Every entry is to be returned verbatim.

(Items from a data source)
Start of Block
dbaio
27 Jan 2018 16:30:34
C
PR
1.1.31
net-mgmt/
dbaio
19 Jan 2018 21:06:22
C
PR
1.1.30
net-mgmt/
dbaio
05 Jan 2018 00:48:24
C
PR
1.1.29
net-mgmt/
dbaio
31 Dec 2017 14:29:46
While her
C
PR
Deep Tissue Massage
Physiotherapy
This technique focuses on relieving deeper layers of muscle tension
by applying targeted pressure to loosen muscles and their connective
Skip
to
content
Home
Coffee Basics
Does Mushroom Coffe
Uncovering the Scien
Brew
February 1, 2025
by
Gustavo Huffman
End of Block
- The answer -
dbaio
27 Jan 2018 16:30:34
C
PR
1.1.31
net-mgmt/
dbaio
19 Jan 2018 21:06:22
C
PR
1.1.30
net-mgmt/
dbaio
05 Jan 2018 00:48:24
C
PR
1.1.29
net-mgmt/
dbaio
31 Dec 2017 14:29:46
While her
C
PR
Deep Tissue Massage
Physiotherapy
This technique focuses on relieving deeper layers of muscle tension
by applying targeted pressure to loosen muscles and their connective
Skip
to
content
Home
Coffee Basics
Does Mushroom Coffe
Uncovering the Scien
Brew
February 1, 2025
by
Gustavo Huffman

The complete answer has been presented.